Jessica Mendoza Responds to Sexist Criticism

As a huge Jessica Mendoza fan, I think this article is spot on. She has proven time and again that she not only understands the game, but can also analyze it with the best of them. She is a great role model for you women and softball players everywhere!

Jessica Mendoza Responds to Sexist Criticism

Jessica Mendoza has done what any qualified, hard-working employee does — she was given a small opportunity, used her skills and knowledge fittingly, and has been rewarded with more responsibility and opportunity. Some people seem to have a problem with that all because she is a woman. 

Every softball fan — and baseball fan — paying any attention this past month or so has heard Jessica Mendoza shattering glass as the first woman analyst on ESPN’s “Sunday Night Baseball.”

Jessica Mendoza kicks off her heels during a hitting breakdown on ESPN's "Baseball Tonight" 

Mendoza broke into the male-dominated MLB broadcasting world August 24 of this year when she joined Dave O’Brien and Dallas Braden to call the Cardinals-Diamondbacks game that night. In an interview with, Mendoza shared her thoughts and feelings about her historic moment.

"The attention it got was awesome. It would also be really cool to just get to the point where people think, Oh, wow, she knows her stuff. And he knows his stuff. It should be common knowledge that women and men can talk about sports."

At that point, ESPN still hadn’t considered making the two-time Olympic medalist a regular for their Sunday Night Baseball staff. She was given that opportunity when then-regular analyst Curt Schilling was suspended for the rest of the season for comparing Muslim extremists to Nazis in an ill-advised tweet.

This past Tuesday, Mendoza become the first woman to call a MLB playoff game when she sat alongside John Kruk and Dan Shulman to provide color commentary on the Houston Astros-New York Yankees American League Wild Card Game.

John Wildhack, ESPN’s executive vice president for programming and production, explained in an interview with The New York Times that he and ESPN are more than pleased with Mendoza’s performance thus far.

“You can expect that she has earned and will have a prominent role in our baseball coverage. Her knowledge of the game is comparable to any baseball expert out there, and her knowledge of hitting might be the best of any analyst out there.”

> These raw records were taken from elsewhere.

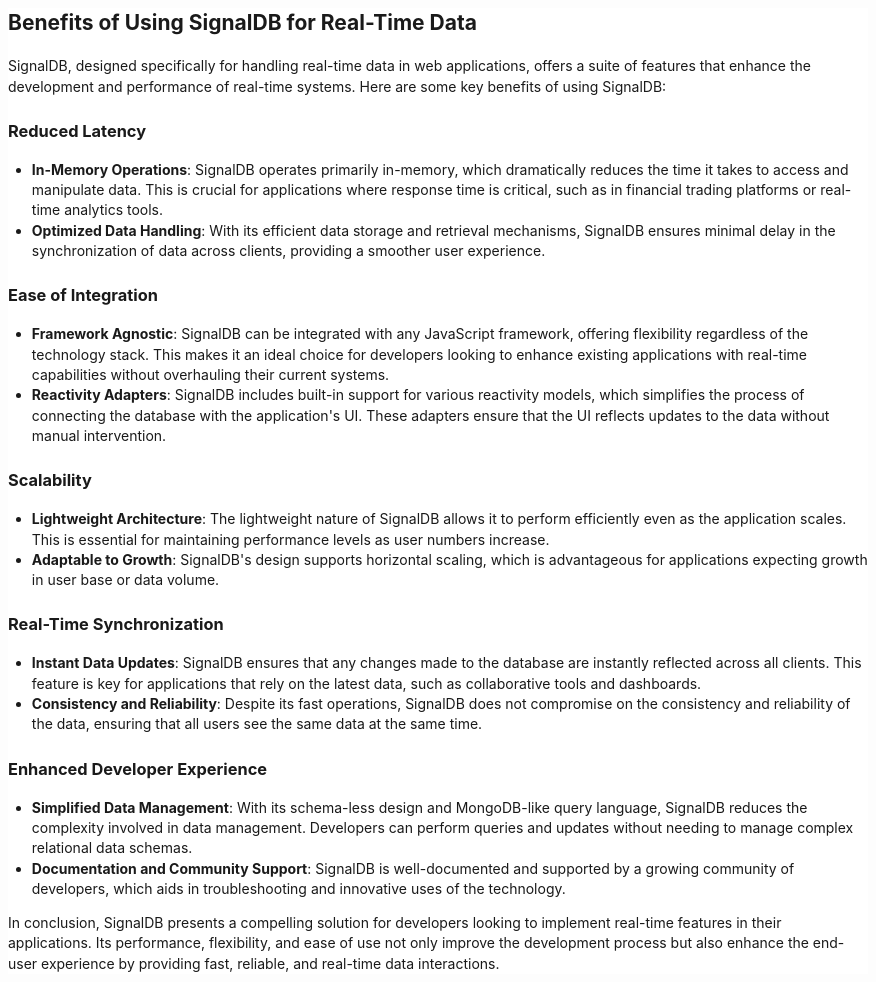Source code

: ## Benefits of Using SignalDB for Real-Time Data

SignalDB, designed specifically for handling real-time data in web applications, offers a suite of features that enhance the development and performance of real-time systems. Here are some key benefits of using SignalDB:

### Reduced Latency

- **In-Memory Operations**: SignalDB operates primarily in-memory, which dramatically reduces the time it takes to access and manipulate data. This is crucial for applications where response time is critical, such as in financial trading platforms or real-time analytics tools.
- **Optimized Data Handling**: With its efficient data storage and retrieval mechanisms, SignalDB ensures minimal delay in the synchronization of data across clients, providing a smoother user experience.

### Ease of Integration

- **Framework Agnostic**: SignalDB can be integrated with any JavaScript framework, offering flexibility regardless of the technology stack. This makes it an ideal choice for developers looking to enhance existing applications with real-time capabilities without overhauling their current systems.
- **Reactivity Adapters**: SignalDB includes built-in support for various reactivity models, which simplifies the process of connecting the database with the application's UI. These adapters ensure that the UI reflects updates to the data without manual intervention.

### Scalability

- **Lightweight Architecture**: The lightweight nature of SignalDB allows it to perform efficiently even as the application scales. This is essential for maintaining performance levels as user numbers increase.
- **Adaptable to Growth**: SignalDB's design supports horizontal scaling, which is advantageous for applications expecting growth in user base or data volume.

### Real-Time Synchronization

- **Instant Data Updates**: SignalDB ensures that any changes made to the database are instantly reflected across all clients. This feature is key for applications that rely on the latest data, such as collaborative tools and dashboards.
- **Consistency and Reliability**: Despite its fast operations, SignalDB does not compromise on the consistency and reliability of the data, ensuring that all users see the same data at the same time.

### Enhanced Developer Experience

- **Simplified Data Management**: With its schema-less design and MongoDB-like query language, SignalDB reduces the complexity involved in data management. Developers can perform queries and updates without needing to manage complex relational data schemas.
- **Documentation and Community Support**: SignalDB is well-documented and supported by a growing community of developers, which aids in troubleshooting and innovative uses of the technology.

In conclusion, SignalDB presents a compelling solution for developers looking to implement real-time features in their applications. Its performance, flexibility, and ease of use not only improve the development process but also enhance the end-user experience by providing fast, reliable, and real-time data interactions.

When an executive vice president of the preeminent global sports network says you’re “The best of any analyst out there,” there really should be little backlash on your qualifications. Not to mention that the four-time All-American Stanford Cardinal still holds most of the Cardinal’s hitting records 14 years after graduating from the school. She probably knows what she’s talking about.

It’s a shame though that some baseball fans won’t learn from Mendoza’s expertise because of their extreme levels of ignorance and sexism.

Following Mendoza’s playoff debut, idiotic backlash broke out on social media. 

Most appalling was the response from a fellow broadcaster, Atlanta sports radio jock Mike Bell who was subsequently and rightfully suspended after his tweet. 
Anyone who really knows baseball and has listened to Mendoza call a game, knows that these senseless remarks hold no merit. 

Mendoza herself has made the point to The New York Times that baseball and softball are similar enough games that crossover is possible. “My dad was a baseball coach, and then I switched to softball,” she said. “Baseball was all I knew until I crossed over. It never seemed like a big deal…The sports are not exactly alike, but not different enough to where you can’t successfully understand each one.”

Mendoza, as well as other mature, open-minded adults, is having an understandably difficult time understanding why no one blinks an eye at a male coach or broadcaster in a women’s sport, but the opposite is not well-received. 

In an interview with BuzzFeed, Mendoza stated her case. "My college coach was a baseball guy. So why is no one questioning why a baseball player is coaching or analyzing softball when the reverse happens?”

When asked about how she is handling the criticism by, Mendoza had the perfect response.

"First off, it's been really cool how supportive everyone has been so far. I have definitely heard everything good and bad you could hear from people, and it doesn’t bother me. Because when it's something like a tweet that says, 'Women don’t know baseball; they shouldn’t talk about baseball,' it’s like,

'Ok, welcome to 2015. Where have you been for the last 20 years?'

Yes, Jessica, it is 2015 and immature, sexist remarks shouldn’t still be hurled your way in a year that saw 10-year NCAA football referee Sarah Thomas hired as the NFL’s first woman referee and former WNBA standout Becky Hammon join the San Antonio Spurs coaching staff. Hopefully sooner rather than later, quality of work —not gender or sex— will be the ultimate determinant of how one is judged in sports and every day life.